1909 | Meaning Preface | MS [R] 637:36

It is not only essential to a Sign that it should represent, i.e. stand in place of or for, an Object, but, if possible, still more so that it should be capable of Interpretation by or through a mind, into which it implants a germ which, on development, will affect the conduct of the person to whom that mind appertains; and not until this effect, which throughout this volume will be called the Interpretant of the Sign, is brought about will the sign function as the Sign greek.

1909 | Essays on Meaning. Preface | MS [R] 640:7-8

A Sign […] is anything which represents something else, its Object, to any mind that can Interpret it so. More explicitly, the Sign is something that appears, in place of its Object, which does not appear for itself, (at least, not in the respect in which the Sign appears;) so that the Sign […] is, as it were, the species, or appearance, virtually or figuratively speaking, emanating from the Object, and capable of producing upon an intelligent being an effect that will […] be called the Interpretant of the Sign, and effect which is recognized as due, in some sense[,] to the Object; and it is in producing the Interpretant so that it is referred to the Object, that the Sign fulfills the function its fitness for which constitutes it a “Sign.”

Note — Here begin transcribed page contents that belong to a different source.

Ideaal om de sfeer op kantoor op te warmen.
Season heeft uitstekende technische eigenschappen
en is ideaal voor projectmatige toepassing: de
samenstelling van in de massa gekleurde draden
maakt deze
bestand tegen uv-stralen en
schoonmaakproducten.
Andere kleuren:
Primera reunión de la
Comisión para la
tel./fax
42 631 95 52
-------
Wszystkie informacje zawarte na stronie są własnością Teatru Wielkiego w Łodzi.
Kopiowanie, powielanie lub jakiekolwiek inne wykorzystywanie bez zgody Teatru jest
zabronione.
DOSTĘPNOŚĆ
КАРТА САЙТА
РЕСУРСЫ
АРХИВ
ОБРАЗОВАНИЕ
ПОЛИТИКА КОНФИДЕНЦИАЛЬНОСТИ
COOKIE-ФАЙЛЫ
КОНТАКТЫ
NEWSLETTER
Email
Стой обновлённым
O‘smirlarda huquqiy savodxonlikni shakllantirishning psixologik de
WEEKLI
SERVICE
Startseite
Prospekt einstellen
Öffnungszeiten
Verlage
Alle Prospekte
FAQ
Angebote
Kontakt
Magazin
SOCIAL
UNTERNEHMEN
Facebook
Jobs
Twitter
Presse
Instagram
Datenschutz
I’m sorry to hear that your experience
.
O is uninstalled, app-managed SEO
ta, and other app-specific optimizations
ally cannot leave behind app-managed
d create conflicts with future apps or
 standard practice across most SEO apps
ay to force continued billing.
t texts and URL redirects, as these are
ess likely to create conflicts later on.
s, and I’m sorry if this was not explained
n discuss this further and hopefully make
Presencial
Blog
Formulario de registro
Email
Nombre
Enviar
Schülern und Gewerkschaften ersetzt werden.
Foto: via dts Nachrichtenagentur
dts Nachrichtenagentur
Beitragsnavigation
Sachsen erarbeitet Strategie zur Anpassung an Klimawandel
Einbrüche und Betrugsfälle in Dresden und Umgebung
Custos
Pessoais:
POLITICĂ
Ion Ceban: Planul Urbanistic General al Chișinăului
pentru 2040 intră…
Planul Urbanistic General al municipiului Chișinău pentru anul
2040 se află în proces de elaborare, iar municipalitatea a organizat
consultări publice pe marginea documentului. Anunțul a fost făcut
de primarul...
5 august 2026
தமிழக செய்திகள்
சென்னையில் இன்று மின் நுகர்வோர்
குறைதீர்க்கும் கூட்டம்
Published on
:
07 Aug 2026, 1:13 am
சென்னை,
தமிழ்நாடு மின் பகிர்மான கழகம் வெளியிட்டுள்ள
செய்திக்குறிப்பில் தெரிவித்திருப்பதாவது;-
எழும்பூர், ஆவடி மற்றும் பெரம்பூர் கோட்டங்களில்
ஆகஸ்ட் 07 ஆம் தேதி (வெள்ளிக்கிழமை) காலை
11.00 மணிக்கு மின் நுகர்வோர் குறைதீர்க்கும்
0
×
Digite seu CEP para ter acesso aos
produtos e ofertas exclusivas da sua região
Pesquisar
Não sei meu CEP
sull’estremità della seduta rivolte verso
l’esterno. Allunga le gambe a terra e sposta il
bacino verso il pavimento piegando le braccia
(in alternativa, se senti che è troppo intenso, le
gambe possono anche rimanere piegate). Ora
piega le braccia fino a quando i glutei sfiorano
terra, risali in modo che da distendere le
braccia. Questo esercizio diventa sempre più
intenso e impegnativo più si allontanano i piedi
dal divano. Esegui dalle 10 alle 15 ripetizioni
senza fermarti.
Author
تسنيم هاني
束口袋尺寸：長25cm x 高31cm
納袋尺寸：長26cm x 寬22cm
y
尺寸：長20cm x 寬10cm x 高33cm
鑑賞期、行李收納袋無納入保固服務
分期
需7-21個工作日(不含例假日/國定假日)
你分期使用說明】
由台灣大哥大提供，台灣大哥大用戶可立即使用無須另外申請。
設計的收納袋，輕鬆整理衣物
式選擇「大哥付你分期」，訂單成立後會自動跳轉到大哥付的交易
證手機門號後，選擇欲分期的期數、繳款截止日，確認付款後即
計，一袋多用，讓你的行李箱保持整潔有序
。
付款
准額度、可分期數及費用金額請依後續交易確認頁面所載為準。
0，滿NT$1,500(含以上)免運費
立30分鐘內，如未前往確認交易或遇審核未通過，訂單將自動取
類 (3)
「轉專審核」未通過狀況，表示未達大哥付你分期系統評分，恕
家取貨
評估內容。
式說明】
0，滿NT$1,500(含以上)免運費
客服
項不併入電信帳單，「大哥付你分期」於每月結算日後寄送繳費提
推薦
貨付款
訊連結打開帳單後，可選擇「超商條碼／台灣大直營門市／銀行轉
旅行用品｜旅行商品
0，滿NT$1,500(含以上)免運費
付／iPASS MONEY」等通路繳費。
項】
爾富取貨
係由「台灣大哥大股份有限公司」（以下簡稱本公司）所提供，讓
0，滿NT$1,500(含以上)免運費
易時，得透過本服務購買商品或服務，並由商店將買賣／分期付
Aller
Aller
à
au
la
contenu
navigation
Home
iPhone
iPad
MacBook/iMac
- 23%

1909.10.28 | The Prescott Book | MS [R] 277

A Sign is anything which represents something else (so far as it is complete), and if it represents itself it is as a part of another sign which represents something other than itself, and it represents itself in other circumstances, in other connections. [—]

Either a Sign is to be defined as something which truly represents something else or else as something which professes to represent something.

1909.12.25 | Letters to William James | EP 2:500

I start by defining what I mean by a Sign. It is something determined by something else, its Object, and itself influencing some person in such a way that that person becomes thereby mediately influenced or determined in some respect by that Object.

1910 | Essays | MS [R] 654:7

By a sign I mean anything whatever, real or fictile, which is capable of a sensible form, is applicable to something other than itself, that is already known, and that is capable of being so interpreted in another sign which I call its Interpretant as to communicate something that may not have been previously known about its Object. There is thus a triadic relation between any Sign, an Object, and an Interpretant.

1910 | The Art of Reasoning Elucidated | MS [R] 678:23

we apply this word “sign” to everything recognizable whether to our outward senses or to our inward feeling and imagination, provided only it calls up some feeling, effort, or thought

1910 [c.] | Letters to Paul Carus | ILS 284

A sign in general is 1st something Real, that is 2nd applicable to an object different from itself and already known to the person to whom it is a sign, and 3rd is capable of interpretation in the mind of that person, so that it will (or would if accepted as veracious sign) have some effect upon him of a kind it was calculated or fit to have.

nd | Miscellaneous Fragments [R] | MS [R] S104

A sign is anything, A[,] which is in a genuine triadic relation to a so-called ‘Object,’ B, for a so[-]called ‘Interpretant,’, C.